The Autonomous Ocean Core is positioned as a vessel-agnostic autonomy layer integrating Saab's existing naval sensor stack — radar, EW, EO, ROVs, C2. Specifications are customer-determined, which is standard for defense autonomy frameworks but signals early-stage productization with milestone-based revenue rather than recurring COTS sales. The Autonomous Ocean Drone remains at concept stage with no fixed specifications published. MODERATE CONFIDENCE that these frameworks will generate material contracted revenue within 24 months, contingent on allied navies formalizing uncrewed CONOPS and associated budgets.
Market Position
Saab's competitive differentiation in underwater robotics rests on three factors: platform breadth across ROV, AUV, and hybrid configurations; integration depth across the naval sensor and effector stack; and NATO-aligned interoperability validated through operational exercises. These advantages create meaningful switching costs for navies building mixed crewed/uncrewed fleet doctrine.
The competitive set is well-resourced. Kongsberg Maritime holds strong positions in both the HUGIN AUV and REMUS families following the Hydroid acquisition. L3Harris competes across MCM and ISR UUV segments. Exail (formerly ECA Group) is active in European naval MCM. Anduril is investing in autonomous underwater systems with U.S. defense backing. Saab's differentiation is systems integration pedigree rather than autonomy software depth — a meaningful advantage in procurement cycles that favor primes over point-solution vendors, but a potential vulnerability as software-native competitors mature.

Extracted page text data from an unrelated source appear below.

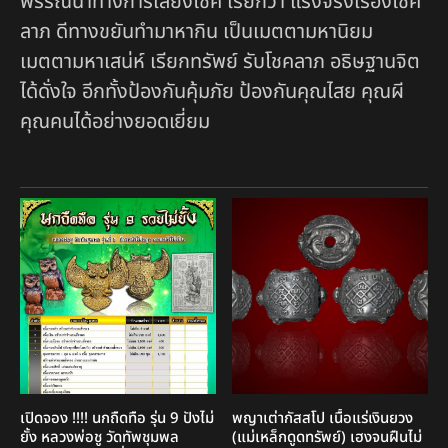
พรรณนาทางการเสี่ยงโชค เรียกว่า แรงจริงเรื่องโชค
ลาภ ดีทางขยันทำมาหากิน เป็นเมตตามหานิยม
เมตตามหาเสน่ห์ เรียกทรัพย์ รับโชคลาภ อธิษฐานจิต
ได้ดั่งใจ อีกทั้งป้องกันคุ้มภัย ป้องกันคุณไสย คุณผี
คุณคนได้อย่างยอดเยี่ยม
เปิดจอง !!!! นกถืดทือ รุ่น 9 ปังไม่
พญาเต่ากัสสโป เนื้อแร่เงินยวง
ยั้ง หลวงพ่อชู วัดทัพชุมพล
(แม่เหล็กดูดทรัพย์) เฮงจนฝืนไม่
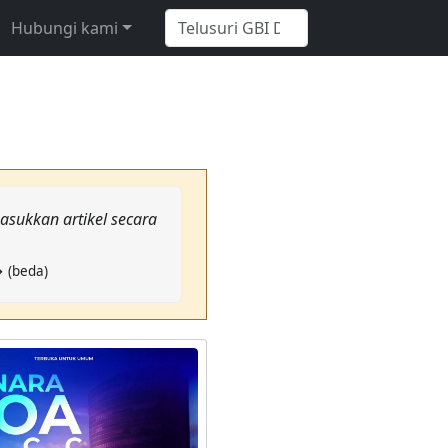
Hubungi kami
asukkan artikel secara
→ (beda)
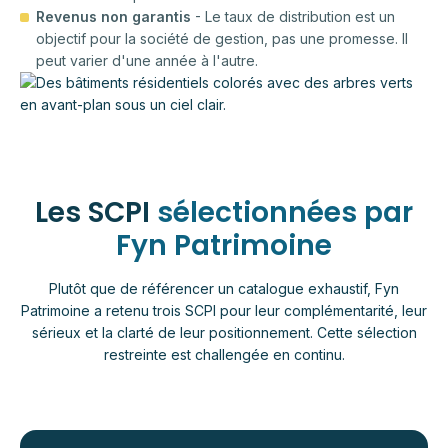
Revenus non garantis
- Le taux de distribution est un
objectif pour la société de gestion, pas une promesse. Il
peut varier d'une année à l'autre.
Les SCPI
sélectionnées par
Fyn Patrimoine
Plutôt que de référencer un catalogue exhaustif, Fyn
Patrimoine a retenu trois SCPI pour leur complémentarité, leur
sérieux et la clarté de leur positionnement. Cette sélection
restreinte est challengée en continu.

The April 2026 $273 million Swedish C-UAS contract and UK MoD's GBP 24 million Giraffe 1X order signal that Saab's counter-drone sensing capability is gaining traction beyond its domestic anchor customer. A NATO GlobalEye competition for E-3 Sentry replacement remains live — Saab has denied reports of a signed contract, but a win would add significant backlog duration.
Outlook
Near-term catalysts are concrete: follow-on Trackfire RWS exports to NATO allies, additional Giraffe 1X orders building on Lithuanian and UK deliveries, and potential Autonomous Ocean Core pilot contracts with allied navies. The Ukraine MoU represents an option on airborne surveillance and autonomous teaming programs, though timeline and scope remain undefined.
The primary execution risk is converting a 274.5 BSEK backlog — approximately 3.5 years of current sales — into deliveries without supply chain bottlenecks in electronics, sensors, or propulsion components. A secondary risk is the gap between Saab's autonomy framework ambitions and its current productization maturity: the Autonomous Ocean Core and Drone are architecturally credible but commercially unproven at scale.

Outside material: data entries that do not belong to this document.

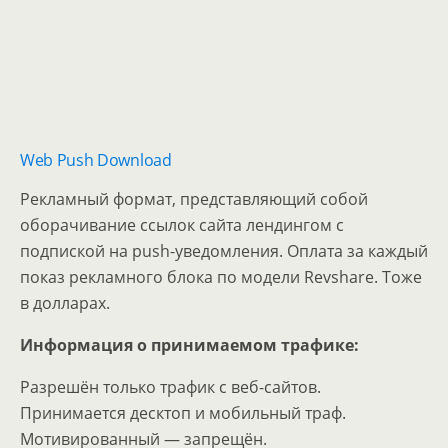
Web Push Download
Рекламный формат, представляющий собой
оборачивание ссылок сайта лендингом с
подпиской на push-уведомления. Оплата за каждый
показ рекламного блока по модели Revshare. Тоже
в долларах.
Информация о принимаемом трафике:
Разрешён только трафик с веб-сайтов.
Принимается десктоп и мобильный траф.
Мотивированный — запрещён.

For defense procurement officers, Saab's underwater robotics portfolio offers validated platforms with NATO interoperability and dual-use commercial proof points. For investors seeking pure robotics exposure, the dilution across a broad defense prime portfolio is a structural constraint that the company's financial performance does not fully offset.